The fastest growth is often in the least developed countries -those least equipped to sustain increasing demands for food, clean water, health care, housing, education and other necessities.
Many of the bigger cities are growing twice as fast as the rest of the world population. They are becoming a threat to the health, environment, socio-economic development.
Poverty, population growth and environmental destruction mean more pressure for migration. - 1 .2 billion people live in absolute poverty.
- The 1990s will see the largest increase in the population of developing countries of any decade of history.
- Poverty and population growth combine for environmental degradation.
Pakistan - a developing and one of the most populated country -ranks at No. 8 in respect of population. With 16.6 million population in 1901, it reached 32.5 million at the time of independence in 1947. Today it is estimated that the population of Pakistan has risen to the tune of 117.3 million. During the same period, 1901 -1991, the world population grew two times, the population of developing countries increased four times and the population of Pakistan increased six times.
If the population continues to grow at the same rate, it will surpass 150 million mark by the year 2000. This means that the population of Pakistan will increase nine folds during the current century (1901-2000) as compared to the population of other developing countries will increase six folds.
The improved health facilities in Pakistan have resulted in steep decline of death rate over the last 80 years while the birth rate has remained largely un-changed.
The total fertility rate in Pakistan is about 5.9 which means that on an average each woman has six children during her reproductive life span. This rate is among the highest in the world, however, death rate has declined quite dramatically during this century largely due to the introduction of modern antibiotics, the success of public health and sanitation programmes. The difference between the birth and death rate is the rate of natural increase. In the beginning of the century, the population of areas, now comprising Pakistan, was growing at less than one percent per year. Since the birth rate has remained high, while the death rate has declined, the rate of growth of population increased to over 3% per year. It is quite visible that if the birth rate remains high while the death rate continues to decline, the growth rate of population could go even higher to perhaps 3.5% per year.
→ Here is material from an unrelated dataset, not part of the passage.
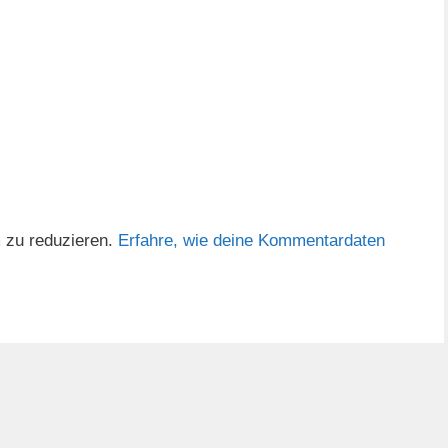
 zu reduzieren.
Erfahre, wie deine Kommentardaten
As a result of rapid growth, the population of Pakistan is now composed primarily of young people. In Pakistan, more than 44% of population is under the ages of 15 and 52% of the population is between the ages of 16 and 64.
Presently, due to over population, Pakistan is facing a lot of problems like poverty, illiteracy, un-employment, lack of housing facilities, lack of schools/colleges etc. The situation thus cropped up has already driven us to frustration, aggression, drug addiction etc.
Realising the importance of this universal issue, the United Nations has stated that the World Population Day will be observed on July 11, 1992.
July 11, is World Population Day (being observed on July 25, in Pakistan due to Ashura Muharram) - a day set aside to reflect on issues of tremendous importance which affects every-one living on this planet.
Accessible family planning service is needed more than ever before to slow down the population growth and meet the reproductive needs of the human race.
Family planning is one the cheapest developing means available, and also safer to use. The family health benefits and freedom of choice it brings to women, have contributed to the rising voluntary adoption rate from 10% of couples in 1960 to 51% today.
Let us join hands in conveying the message to the masses that family planning is a basic human right and it guarantees the health of the family at large and welfare of mother and child in particular.
It is high time that we realised the importance of the problem and respond to its needs by making every citizen aware that whatever is our cause is a lost cause without population planning.
Contributed by: Ministry of Population Welfare, Government of Pakistan, Islamabad.
To focus world attention on the alarming growth of population, Pakistan Post Office is issuing a special postage stamp of Rs.61-denomination on \'Population Day\" on July 25, 1992.